(WHAT THE EXERCISE ASKS) With the pictures set aside, return the lines below exactly, beginning at the first and ending at the line containing "(wire (pts (xy 120.65 69.85)".

(RECORD SET)
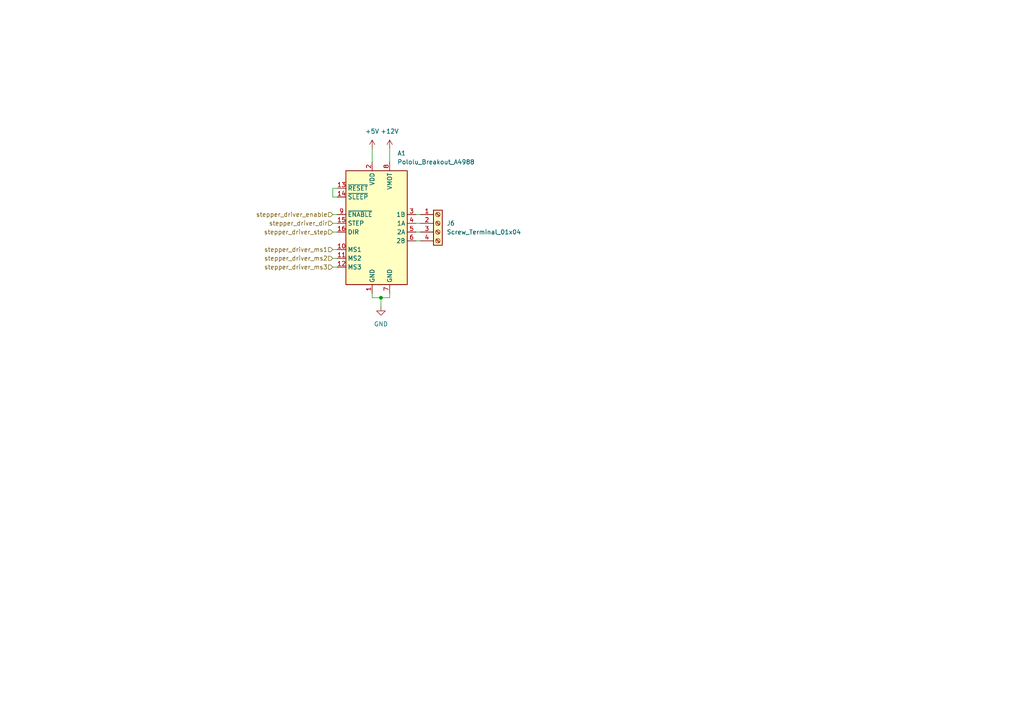
<source format=kicad_sch>
(kicad_sch (version 20230121) (generator eeschema)

  (uuid e29bd8ad-cb8a-46d6-971a-5b7aa7dc0c05)

  (paper "A4")

  

  (junction (at 110.49 86.36) (diameter 0) (color 0 0 0 0)
    (uuid 0337b4ff-4beb-4c12-93eb-764b82ebeed9)
  )

  (wire (pts (xy 97.79 54.61) (xy 96.52 54.61))
    (stroke (width 0) (type default))
    (uuid 1806c1a5-90fc-4e8d-96ad-5dec94d07523)
  )
  (wire (pts (xy 120.65 69.85) (xy 121.92 69.85))
    (stroke (width 0) (type default))
    (uuid 1affaa75-f6fb-4e14-ac08-5d4c1c2a82eb)
  )
  (wire (pts (xy 96.52 72.39) (xy 97.79 72.39))
    (stroke (width 0) (type default))
    (uuid 22de923b-4d34-47eb-ae3f-f9283c350cbf)
  )
  (wire (pts (xy 120.65 64.77) (xy 121.92 64.77))
    (stroke (width 0) (type default))
    (uuid 25ee58d6-6361-40fd-a666-50c90934b02b)
  )
  (wire (pts (xy 96.52 74.93) (xy 97.79 74.93))
    (stroke (width 0) (type default))
    (uuid 2e09c4ad-3627-4185-91ee-1e517047fe8c)
  )
  (wire (pts (xy 113.03 86.36) (xy 110.49 86.36))
    (stroke (width 0) (type default))
    (uuid 3283fa3e-654e-493f-a92c-cb76232c09e0)
  )
  (wire (pts (xy 96.52 64.77) (xy 97.79 64.77))
    (stroke (width 0) (type default))
    (uuid 41c2c35c-c56a-4c3c-ab13-8b1bcaad6e9e)
  )
  (wire (pts (xy 96.52 67.31) (xy 97.79 67.31))
    (stroke (width 0) (type default))
    (uuid 47720157-3d60-41a2-9444-abd2164ba499)
  )
  (wire (pts (xy 96.52 57.15) (xy 97.79 57.15))
    (stroke (width 0) (type default))
    (uuid 6087725f-3d01-4ef6-905f-33cd382f0fb0)
  )
  (wire (pts (xy 110.49 86.36) (xy 107.95 86.36))
    (stroke (width 0) (type default))
    (uuid 62125cd1-c53f-4eb5-a4b3-5741113b0c69)
  )
  (wire (pts (xy 110.49 86.36) (xy 110.49 88.9))
    (stroke (width 0) (type default))
    (uuid 83285764-e767-465a-8b27-e10029ab9af5)
  )
  (wire (pts (xy 120.65 67.31) (xy 121.92 67.31))
    (stroke (width 0) (type default))
    (uuid 94abdd1d-a27b-42c3-bdf6-7eea05842493)
  )
  (wire (pts (xy 113.03 43.18) (xy 113.03 46.99))
    (stroke (width 0) (type default))
    (uuid a8bbdb1a-e412-4e0f-9645-eb97e09dac38)
  )
  (wire (pts (xy 96.52 62.23) (xy 97.79 62.23))
    (stroke (width 0) (type default))
    (uuid add3c95e-7b28-42fe-a4be-d2f0e84745f5)
  )
  (wire (pts (xy 107.95 85.09) (xy 107.95 86.36))
    (stroke (width 0) (type default))
    (uuid d5ae2244-27ec-4499-8056-8fab2afd686f)
  )
  (wire (pts (xy 96.52 54.61) (xy 96.52 57.15))
    (stroke (width 0) (type default))
    (uuid d7322636-19fc-43b2-8a31-7f370cc5b0a4)
  )
  (wire (pts (xy 107.95 43.18) (xy 107.95 46.99))
    (stroke (width 0) (type default))
    (uuid e7c9eda4-b014-4302-96d1-76eeda96584e)
  )
  (wire (pts (xy 120.65 62.23) (xy 121.92 62.23))
    (stroke (width 0) (type default))
    (uuid ef8865e7-3d8b-43a0-8744-398b0c90de40)
  )
  (wire (pts (xy 96.52 77.47) (xy 97.79 77.47))
    (stroke (width 0) (type default))
    (uuid f8ffdb64-c929-4a18-bcb1-843f55c14cbf)
  )
  (wire (pts (xy 113.03 85.09) (xy 113.03 86.36))
    (stroke (width 0) (type default))
    (uuid fcfb01ab-daae-4a99-b382-9d0bb76db2e9)
  )

  (hierarchical_label "stepper_driver_ms2" (shape input) (at 96.52 74.93 180) (fields_autoplaced)
    (effects (font (size 1.27 1.27)) (justify right))
    (uuid 09f381d2-e751-41b3-96b4-f32deb54e7e6)
  )
  (hierarchical_label "stepper_driver_enable" (shape input) (at 96.52 62.23 180) (fields_autoplaced)
    (effects (font (size 1.27 1.27)) (justify right))
    (uuid 669649d1-e09b-4d84-a862-226c995f1137)
  )
  (hierarchical_label "stepper_driver_ms3" (shape input) (at 96.52 77.47 180) (fields_autoplaced)
    (effects (font (size 1.27 1.27)) (justify right))
    (uuid 6c4a2f63-f6b6-4aac-9b23-bdbf7770f14e)
  )
  (hierarchical_label "stepper_driver_dir" (shape input) (at 96.52 64.77 180) (fields_autoplaced)
    (effects (font (size 1.27 1.27)) (justify right))
    (uuid 83d89b80-f0f9-42d0-ac7a-832fefad390f)
  )
  (hierarchical_label "stepper_driver_ms1" (shape input) (at 96.52 72.39 180) (fields_autoplaced)
    (effects (font (size 1.27 1.27)) (justify right))
    (uuid 91596d07-bc50-4e80-a26f-1eba98de5f7e)
  )
  (hierarchical_label "stepper_driver_step" (shape input) (at 96.52 67.31 180) (fields_autoplaced)
    (effects (font (size 1.27 1.27)) (justify right))
    (uuid 9bdcf113-ffb0-4bec-bebd-41a2292a2134)
  )

  (symbol (lib_id "Driver_Motor:Pololu_Breakout_A4988") (at 107.95 64.77 0) (unit 1)
    (in_bom yes) (on_board yes) (dnp no) (fields_autoplaced)
    (uuid 1e2e3859-d08c-4255-a5a5-e794cdeda9fa)
    (property "Reference" "A1" (at 115.2241 44.45 0)
      (effects (font (size 1.27 1.27)) (justify left))
    )
    (property "Value" "Pololu_Breakout_A4988" (at 115.2241 46.99 0)
      (effects (font (size 1.27 1.27)) (justify left))
    )
    (property "Footprint" "Module:Pololu_Breakout-16_15.2x20.3mm" (at 114.935 83.82 0)
      (effects (font (size 1.27 1.27)) (justify left) hide)
    )
    (property "Datasheet" "https://www.pololu.com/product/2980/pictures" (at 110.49 72.39 0)
      (effects (font (size 1.27 1.27)) hide)
    )
    (pin "1" (uuid 7029122c-c468-4160-aa9a-9b50967752d2))
    (pin "10" (uuid 9ddbb5ee-d7ed-41ea-a255-518d8233d323))
    (pin "11" (uuid a13eab8d-d77a-4f20-9c36-be769952897c))
    (pin "12" (uuid 72217805-d79e-418b-9d24-2d1e6c694e2e))
    (pin "13" (uuid 7e6abbe5-f814-428e-9a8d-e26128f4e3b0))
    (pin "14" (uuid e6ed23c9-63b4-463a-a606-7fdbedbafe97))
    (pin "15" (uuid d2de95bb-5470-47ea-b871-8ae58fce0f5e))
    (pin "16" (uuid d4d08f4d-9707-41ca-b63e-554025f1f124))
    (pin "2" (uuid 7c2e7a87-df46-4af1-9792-8d2d477f02bb))
    (pin "3" (uuid 0b3546c6-5fc0-4593-9192-662387d1150e))
    (pin "4" (uuid 5d283d2d-cc6b-4731-bffb-7643da3fbc2e))
    (pin "5" (uuid 94c2b8a7-e3f7-4d58-8887-a4264d76cf9d))
    (pin "6" (uuid 296d48ab-52e7-409b-9e8a-c638240fdf83))
    (pin "7" (uuid ce30e4b1-6ee3-4c7c-8e9f-cdfb87b33f06))
    (pin "8" (uuid 9bbb8d55-8a15-4ed9-9890-093ade288a5a))
    (pin "9" (uuid 2cca5777-4465-4571-b31a-0f5f61e8da35))
    (instances
      (project "ClawMachine"
        (path "/aafe1d38-cfbd-4a85-a256-fbe14cd8b9f5"
          (reference "A1") (unit 1)
        )
        (path "/aafe1d38-cfbd-4a85-a256-fbe14cd8b9f5/b2d50b7c-a073-41ed-9fd5-b58baffdfd1d"
          (reference "A2") (unit 1)
        )
      )
    )
  )

  (symbol (lib_id "power:+12V") (at 113.03 43.18 0) (unit 1)
    (in_bom yes) (on_board yes) (dnp no) (fields_autoplaced)
    (uuid 47dff2de-5dbe-43d3-8b27-e08002e49491)
    (property "Reference" "#PWR02" (at 113.03 46.99 0)
      (effects (font (size 1.27 1.27)) hide)
    )
    (property "Value" "+12V" (at 113.03 38.1 0)
      (effects (font (size 1.27 1.27)))
    )
    (property "Footprint" "" (at 113.03 43.18 0)
      (effects (font (size 1.27 1.27)) hide)
    )
    (property "Datasheet" "" (at 113.03 43.18 0)
      (effects (font (size 1.27 1.27)) hide)
    )
    (pin "1" (uuid 737b34a6-b64f-4e67-b75b-74cd9503c42c))
    (instances
      (project "ClawMachine"
        (path "/aafe1d38-cfbd-4a85-a256-fbe14cd8b9f5/b2d50b7c-a073-41ed-9fd5-b58baffdfd1d"
          (reference "#PWR02") (unit 1)
        )
      )
    )
  )

  (symbol (lib_id "power:+5V") (at 107.95 43.18 0) (unit 1)
    (in_bom yes) (on_board yes) (dnp no) (fields_autoplaced)
    (uuid 5a9e3bfb-5e69-4f6e-98a0-8c237c345c82)
    (property "Reference" "#PWR01" (at 107.95 46.99 0)
      (effects (font (size 1.27 1.27)) hide)
    )
    (property "Value" "+5V" (at 107.95 38.1 0)
      (effects (font (size 1.27 1.27)))
    )
    (property "Footprint" "" (at 107.95 43.18 0)
      (effects (font (size 1.27 1.27)) hide)
    )
    (property "Datasheet" "" (at 107.95 43.18 0)
      (effects (font (size 1.27 1.27)) hide)
    )
    (pin "1" (uuid 0a1e751a-1662-436e-8a08-44807d9e5588))
    (instances
      (project "ClawMachine"
        (path "/aafe1d38-cfbd-4a85-a256-fbe14cd8b9f5/b2d50b7c-a073-41ed-9fd5-b58baffdfd1d"
          (reference "#PWR01") (unit 1)
        )
      )
    )
  )

  (symbol (lib_id "Connector:Screw_Terminal_01x04") (at 127 64.77 0) (unit 1)
    (in_bom yes) (on_board yes) (dnp no) (fields_autoplaced)
    (uuid 6102ee5e-ed5f-48d6-908e-5f459c267366)
    (property "Reference" "J6" (at 129.54 64.77 0)
      (effects (font (size 1.27 1.27)) (justify left))
    )
    (property "Value" "Screw_Terminal_01x04" (at 129.54 67.31 0)
      (effects (font (size 1.27 1.27)) (justify left))
    )
    (property "Footprint" "" (at 127 64.77 0)
      (effects (font (size 1.27 1.27)) hide)
    )
    (property "Datasheet" "~" (at 127 64.77 0)
      (effects (font (size 1.27 1.27)) hide)
    )
    (pin "1" (uuid f6e4c802-90c8-4dcd-b03a-0c1c0414a13e))
    (pin "2" (uuid f85f7cb9-b887-466d-a567-6ba0fdbc8dd2))
    (pin "3" (uuid fe90bea3-9863-4b30-9e02-abf59cc1cacf))
    (pin "4" (uuid e28a9524-98a4-4130-8fd0-3e73bebf0998))
    (instances
      (project "ClawMachine"
        (path "/aafe1d38-cfbd-4a85-a256-fbe14cd8b9f5"
          (reference "J6") (unit 1)
        )
        (path "/aafe1d38-cfbd-4a85-a256-fbe14cd8b9f5/b2d50b7c-a073-41ed-9fd5-b58baffdfd1d"
          (reference "J33") (unit 1)
        )
      )
    )
  )

  (symbol (lib_id "power:GND") (at 110.49 88.9 0) (unit 1)
    (in_bom yes) (on_board yes) (dnp no) (fields_autoplaced)
    (uuid cecc232a-92ae-4fe3-b30c-1bbae1bacced)
    (property "Reference" "#PWR03" (at 110.49 95.25 0)
      (effects (font (size 1.27 1.27)) hide)
    )
    (property "Value" "GND" (at 110.49 93.98 0)
      (effects (font (size 1.27 1.27)))
    )
    (property "Footprint" "" (at 110.49 88.9 0)
      (effects (font (size 1.27 1.27)) hide)
    )
    (property "Datasheet" "" (at 110.49 88.9 0)
      (effects (font (size 1.27 1.27)) hide)
    )
    (pin "1" (uuid 8ed35889-f7ea-414d-a527-ab01fb4e0d56))
    (instances
      (project "ClawMachine"
        (path "/aafe1d38-cfbd-4a85-a256-fbe14cd8b9f5/b2d50b7c-a073-41ed-9fd5-b58baffdfd1d"
          (reference "#PWR03") (unit 1)
        )
      )
    )
  )
)

</source>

(SOLVED PROBLEM)
<source format=kicad_sch>
(kicad_sch (version 20230121) (generator eeschema)

  (uuid e29bd8ad-cb8a-46d6-971a-5b7aa7dc0c05)

  (paper "A4")

  

  (junction (at 110.49 86.36) (diameter 0) (color 0 0 0 0)
    (uuid 0337b4ff-4beb-4c12-93eb-764b82ebeed9)
  )

  (wire (pts (xy 97.79 54.61) (xy 96.52 54.61))
    (stroke (width 0) (type default))
    (uuid 1806c1a5-90fc-4e8d-96ad-5dec94d07523)
  )
  (wire (pts (xy 120.65 69.85) (xy 121.92 69.85))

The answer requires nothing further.